» **Request**:
Show the lines below that contain the string "Verarbeitung".

[[ Provided data, beginning ]]

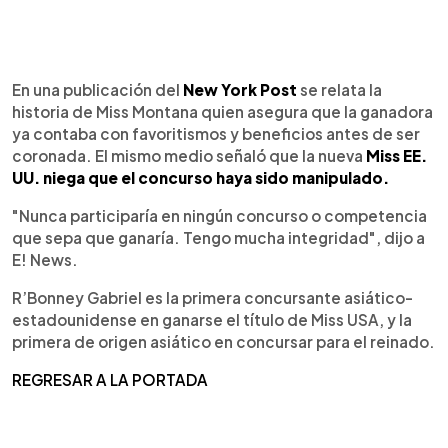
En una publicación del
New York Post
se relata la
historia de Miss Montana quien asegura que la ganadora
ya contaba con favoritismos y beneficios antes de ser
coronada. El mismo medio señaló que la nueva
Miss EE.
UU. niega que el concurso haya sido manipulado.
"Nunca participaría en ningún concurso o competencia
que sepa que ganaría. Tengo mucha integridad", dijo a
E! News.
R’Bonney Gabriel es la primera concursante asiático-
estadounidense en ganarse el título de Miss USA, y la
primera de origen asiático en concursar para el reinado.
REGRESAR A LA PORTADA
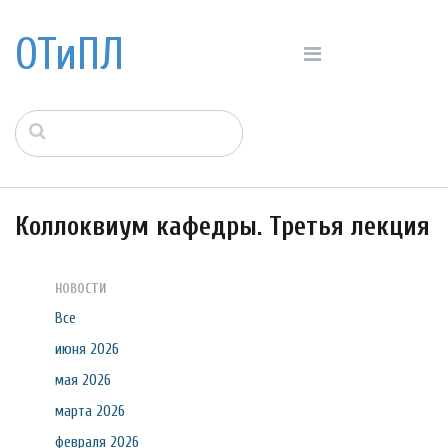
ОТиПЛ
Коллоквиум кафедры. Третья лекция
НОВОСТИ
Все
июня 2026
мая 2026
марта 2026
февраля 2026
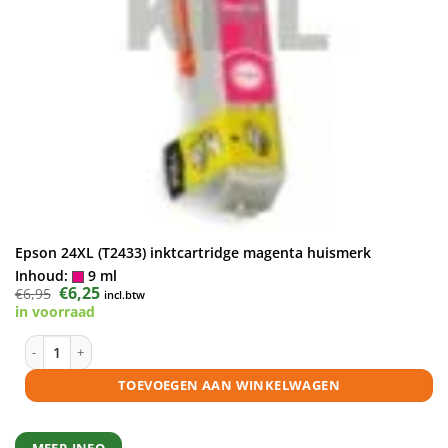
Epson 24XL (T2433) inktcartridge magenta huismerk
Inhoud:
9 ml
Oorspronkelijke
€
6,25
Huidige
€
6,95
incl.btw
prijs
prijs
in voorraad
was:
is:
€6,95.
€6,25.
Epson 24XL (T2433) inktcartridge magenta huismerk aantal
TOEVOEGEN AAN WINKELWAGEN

[[ Provided data, end ]]
[[ Provided data, beginning ]]

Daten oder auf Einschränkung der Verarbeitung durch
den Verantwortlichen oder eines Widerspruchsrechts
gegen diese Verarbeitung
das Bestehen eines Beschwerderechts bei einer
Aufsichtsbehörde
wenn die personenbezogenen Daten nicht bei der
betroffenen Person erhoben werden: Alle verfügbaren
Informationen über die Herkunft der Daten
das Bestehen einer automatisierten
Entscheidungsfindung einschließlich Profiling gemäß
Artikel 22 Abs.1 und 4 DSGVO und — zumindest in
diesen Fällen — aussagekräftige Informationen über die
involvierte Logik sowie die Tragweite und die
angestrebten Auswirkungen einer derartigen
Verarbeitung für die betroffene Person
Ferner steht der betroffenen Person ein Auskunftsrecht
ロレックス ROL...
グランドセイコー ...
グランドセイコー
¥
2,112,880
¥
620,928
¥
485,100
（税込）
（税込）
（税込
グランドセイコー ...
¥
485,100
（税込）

[[ Provided data, end ]]
[[ Provided data, beginning ]]

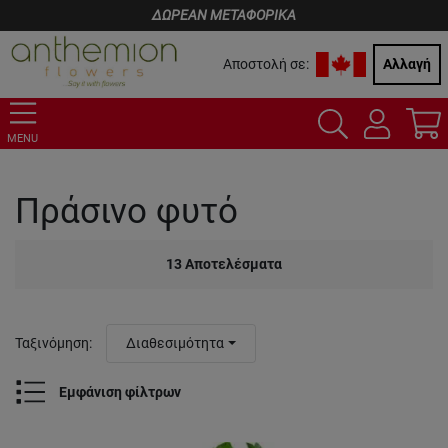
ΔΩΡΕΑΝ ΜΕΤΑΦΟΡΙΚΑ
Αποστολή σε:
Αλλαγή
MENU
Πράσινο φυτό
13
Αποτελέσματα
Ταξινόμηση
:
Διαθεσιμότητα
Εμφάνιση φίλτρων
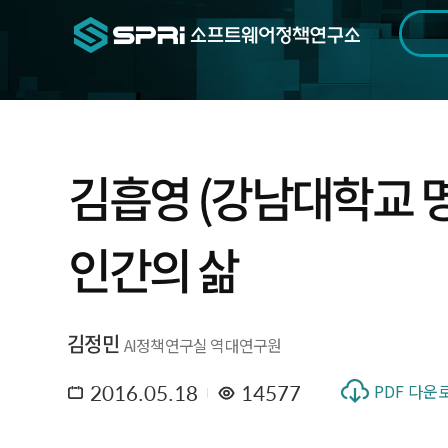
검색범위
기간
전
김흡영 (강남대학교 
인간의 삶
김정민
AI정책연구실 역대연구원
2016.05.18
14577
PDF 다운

[[ Provided data, end ]]

» **Exercise result**:
Daten oder auf Einschränkung der Verarbeitung durch
gegen diese Verarbeitung
Verarbeitung für die betroffene Person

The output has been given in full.